__What the exercise asks__
A single number is required: how many lines below include the string "APARNA".

__Material provided__
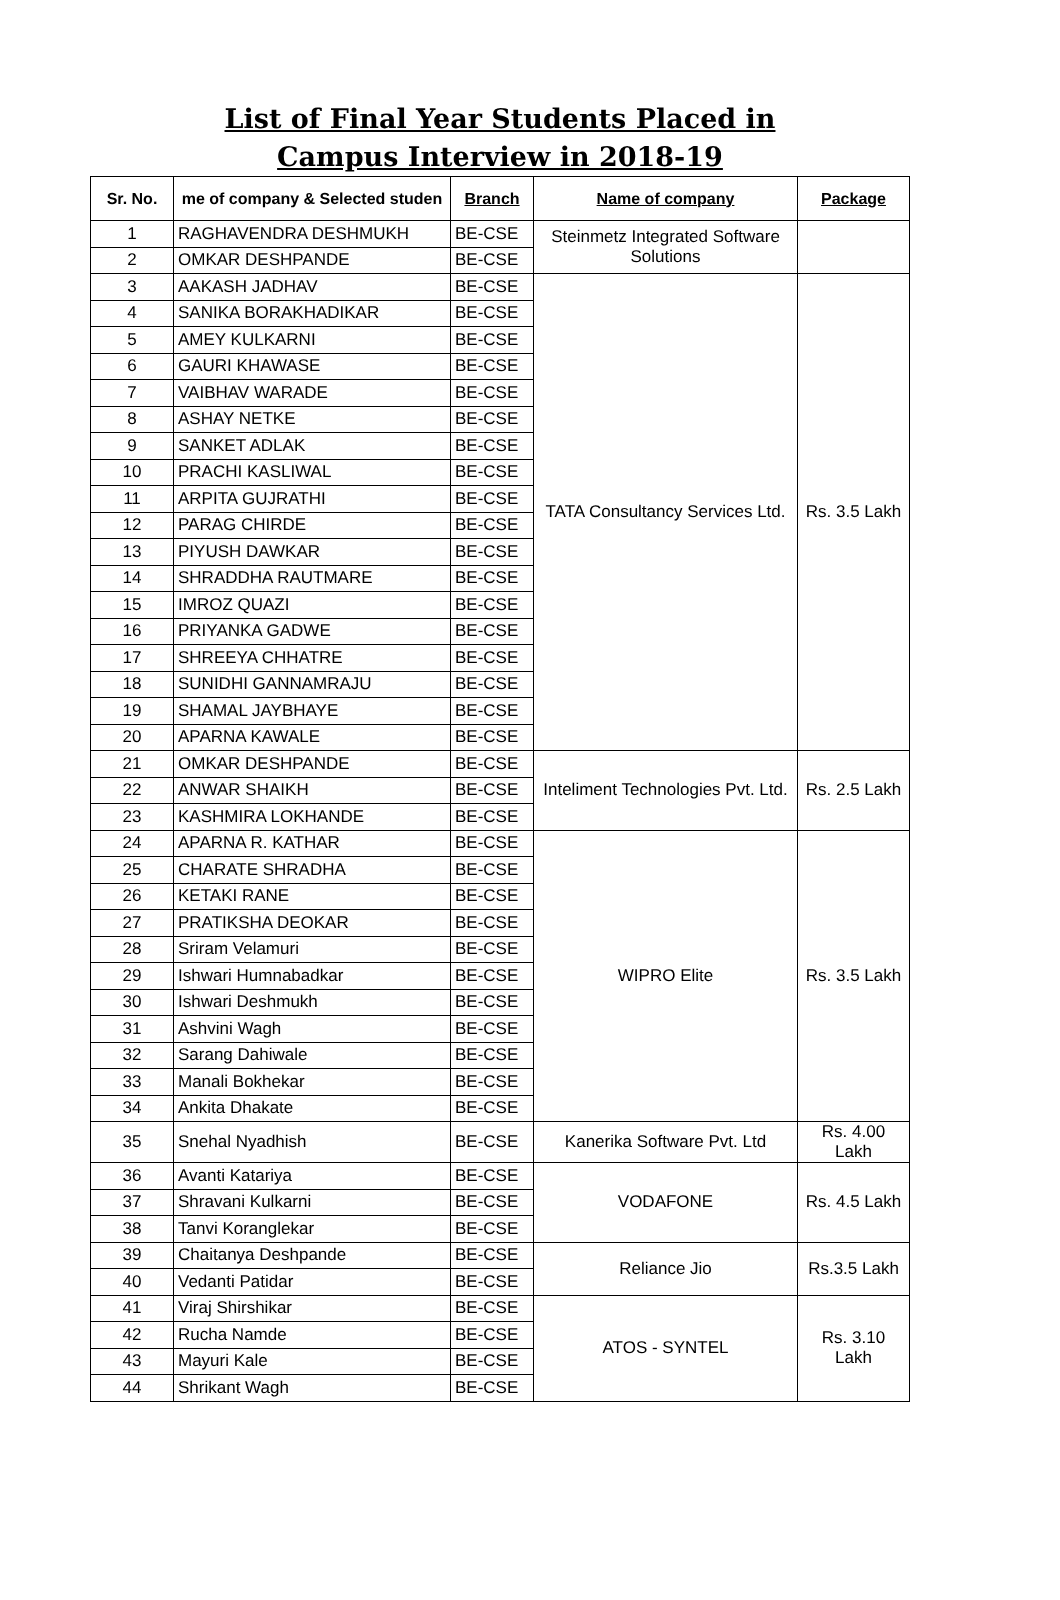List of Final Year Students Placed in
Campus Interview in 2018-19
| Sr. No. | me of company & Selected studen | Branch | Name of company | Package |
| --- | --- | --- | --- | --- |
| 1 | RAGHAVENDRA DESHMUKH | BE-CSE | Steinmetz Integrated Software Solutions | |
| 2 | OMKAR DESHPANDE | BE-CSE | | |
| 3 | AAKASH JADHAV | BE-CSE | TATA Consultancy Services Ltd. | Rs. 3.5 Lakh |
| 4 | SANIKA BORAKHADIKAR | BE-CSE | | |
| 5 | AMEY KULKARNI | BE-CSE | | |
| 6 | GAURI KHAWASE | BE-CSE | | |
| 7 | VAIBHAV WARADE | BE-CSE | | |
| 8 | ASHAY NETKE | BE-CSE | | |
| 9 | SANKET ADLAK | BE-CSE | | |
| 10 | PRACHI KASLIWAL | BE-CSE | | |
| 11 | ARPITA GUJRATHI | BE-CSE | | |
| 12 | PARAG CHIRDE | BE-CSE | | |
| 13 | PIYUSH DAWKAR | BE-CSE | | |
| 14 | SHRADDHA RAUTMARE | BE-CSE | | |
| 15 | IMROZ QUAZI | BE-CSE | | |
| 16 | PRIYANKA GADWE | BE-CSE | | |
| 17 | SHREEYA CHHATRE | BE-CSE | | |
| 18 | SUNIDHI GANNAMRAJU | BE-CSE | | |
| 19 | SHAMAL JAYBHAYE | BE-CSE | | |
| 20 | APARNA KAWALE | BE-CSE | | |
| 21 | OMKAR DESHPANDE | BE-CSE | Inteliment Technologies Pvt. Ltd. | Rs. 2.5 Lakh |
| 22 | ANWAR SHAIKH | BE-CSE | | |
| 23 | KASHMIRA LOKHANDE | BE-CSE | | |
| 24 | APARNA R. KATHAR | BE-CSE | WIPRO Elite | Rs. 3.5 Lakh |
| 25 | CHARATE SHRADHA | BE-CSE | | |
| 26 | KETAKI RANE | BE-CSE | | |
| 27 | PRATIKSHA DEOKAR | BE-CSE | | |
| 28 | Sriram Velamuri | BE-CSE | | |
| 29 | Ishwari Humnabadkar | BE-CSE | | |
| 30 | Ishwari Deshmukh | BE-CSE | | |
| 31 | Ashvini Wagh | BE-CSE | | |
| 32 | Sarang Dahiwale | BE-CSE | | |
| 33 | Manali Bokhekar | BE-CSE | | |
| 34 | Ankita Dhakate | BE-CSE | | |
| 35 | Snehal Nyadhish | BE-CSE | Kanerika Software Pvt. Ltd | Rs. 4.00 Lakh |
| 36 | Avanti Katariya | BE-CSE | VODAFONE | Rs. 4.5 Lakh |
| 37 | Shravani Kulkarni | BE-CSE | | |
| 38 | Tanvi Koranglekar | BE-CSE | | |
| 39 | Chaitanya Deshpande | BE-CSE | Reliance Jio | Rs.3.5 Lakh |
| 40 | Vedanti Patidar | BE-CSE | | |
| 41 | Viraj Shirshikar | BE-CSE | ATOS - SYNTEL | Rs. 3.10 Lakh |
| 42 | Rucha Namde | BE-CSE | | |
| 43 | Mayuri Kale | BE-CSE | | |
| 44 | Shrikant Wagh | BE-CSE | | |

__Result for this exercise__
2